Sizing, strength, and serving details that don’t line up

Strength and serving info is not presented consistently, even when the product format is identical. Some listings headline “IU” while others lead with “µg”, and a few only show the per-serving amount in the description rather than the title. Expect gaps. For vitamin d supplements, check whether the strength is shown as 1000 IU or 25µg, confirm the form (capsule, tablet, or spray), and look for pack size like 30, 60, or 120 servings. A “one-a-day” claim can sit next to a similar-looking product that requires two capsules per serving, which changes how long a bottle lasts.

Materials, build, and functional features in the listing text

Capsule shell type and tablet finish are practical differences that partners sometimes surface and sometimes omit. Read the fine print. You’ll see veggie cellulose capsules versus gelatine softgels, and tablets described as coated, chewable, or slow-release, which affects swallowability and how the dose is delivered over time. For probiotic capsules, check whether the listing specifies delayed-release capsules, a CFU count per capsule, and storage notes like “shelf-stable” versus “keep refrigerated”. Innermost shows up in some partner selections, and its products are more likely to emphasise powder tubs (by grams) with scoop servings, rather than capsule counts.
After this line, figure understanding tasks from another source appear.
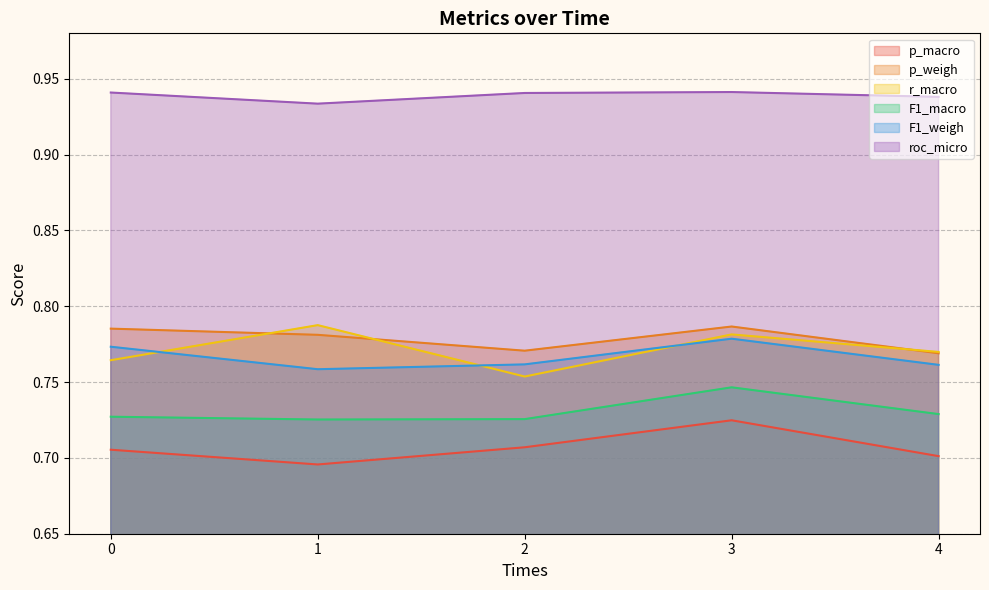

Reading left to right, list all the values displayed in this chart.

p_macro: 0=0.7	1=0.7	2=0.7	3=0.7	4=0.7
p_weigh: 0=0.8	1=0.8	2=0.8	3=0.8	4=0.8
r_macro: 0=0.8	1=0.8	2=0.8	3=0.8	4=0.8
F1_macro: 0=0.7	1=0.7	2=0.7	3=0.7	4=0.7
F1_weigh: 0=0.8	1=0.8	2=0.8	3=0.8	4=0.8
roc_micro: 0=0.9	1=0.9	2=0.9	3=0.9	4=0.9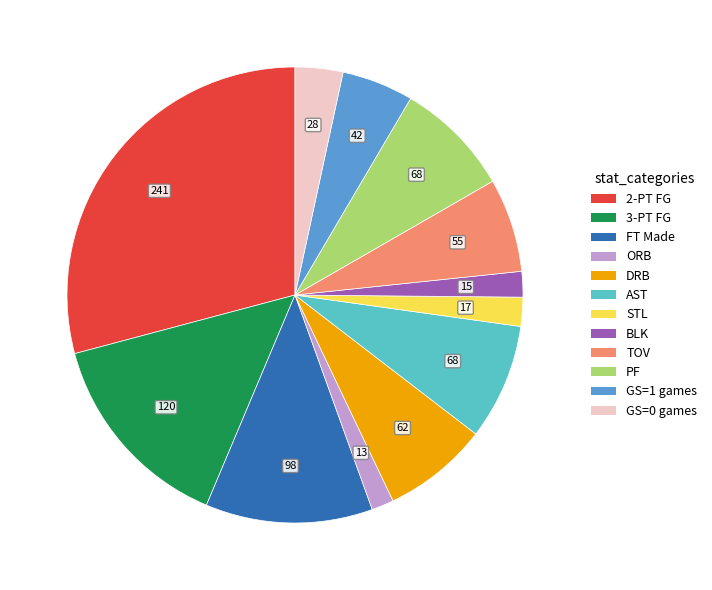

Is there any slice that represents more than half of the pie?

No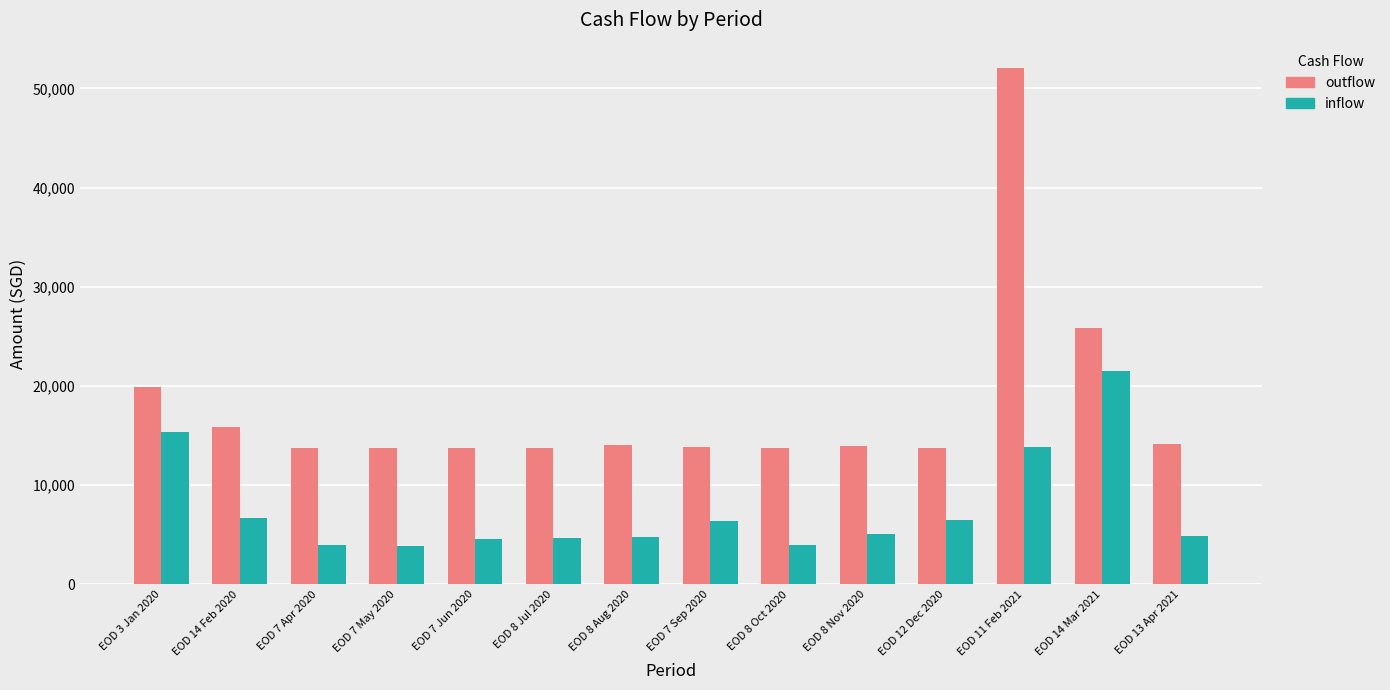

List the series in order of their peak value, lowest first.

inflow, outflow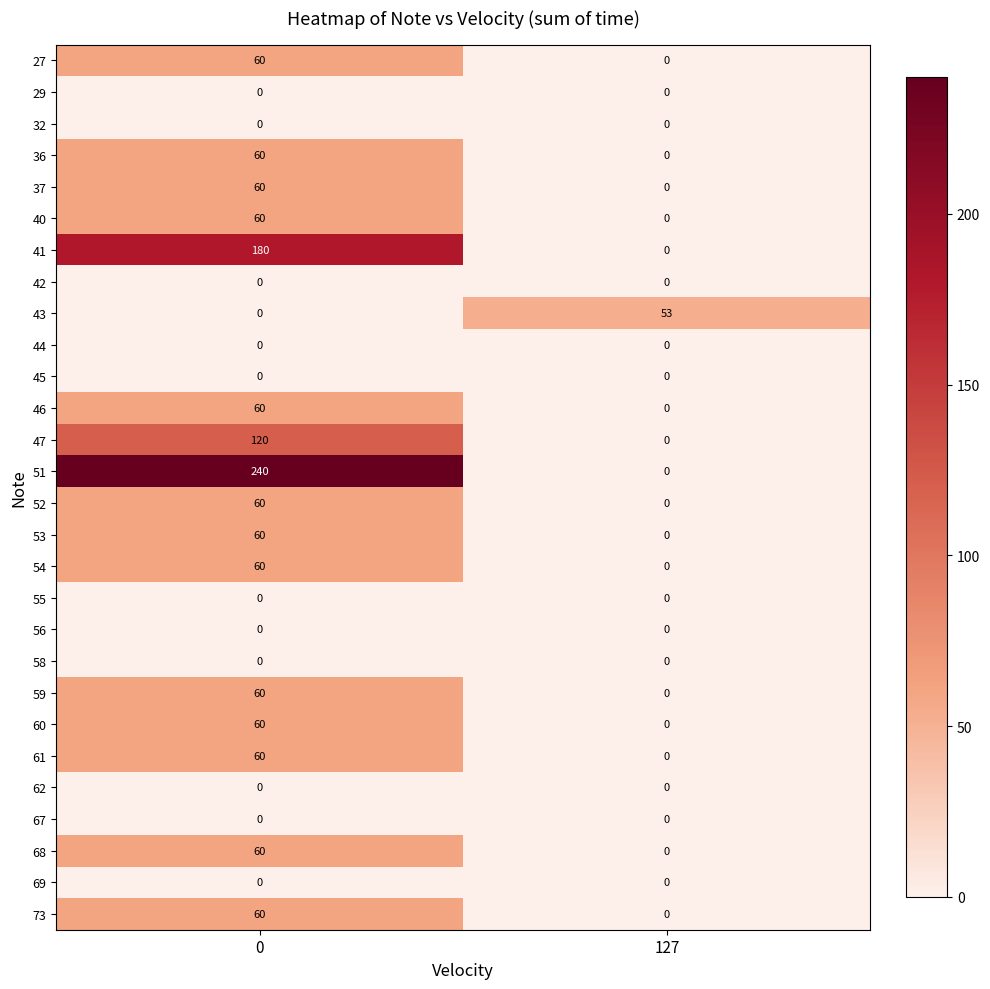

Rank the categories by 68 value from lowest to highest.

127, 0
Common checks that prevent like-for-like mistakes

Start with format and count: tablets vs capsules, then 30/60/90/180 units or a tub weight like 250g. Keep it simple. Confirm the labelled strength (mg, µg, or IU) and whether the serving is 1 or 2 units, because “500mg” per tablet is not the same as “500mg per serving” when the serving is two tablets. For magnesium tablets, look for the specific form (such as citrate or oxide), any “slow-release” wording, and whether the pack is a bottle or blister strips, since those packaging differences show up as separate listings.

How Discount Codes Help Lower Costs When Buying Vitamins & Supplements

Discount codes relate to saving money on Vitamins & Supplements by applying a retailer’s code at checkout, which matters when listings differ by a 60-tablet bottle versus a 120-capsule pack—small format shifts. No promises. Discount Promo Codes provides access to discount codes for partner retailers, and links to retailers’ discount code pages may sit alongside product listings when available. Charity is part of the operating model—20% of profits are donated each month—though product availability still changes with listing turnover and range updates. For iron tablets, the same product can appear as 14, 28, or 90 tablets across partners, so any code link shown is tied to that retailer’s checkout rather than to a universal product entry.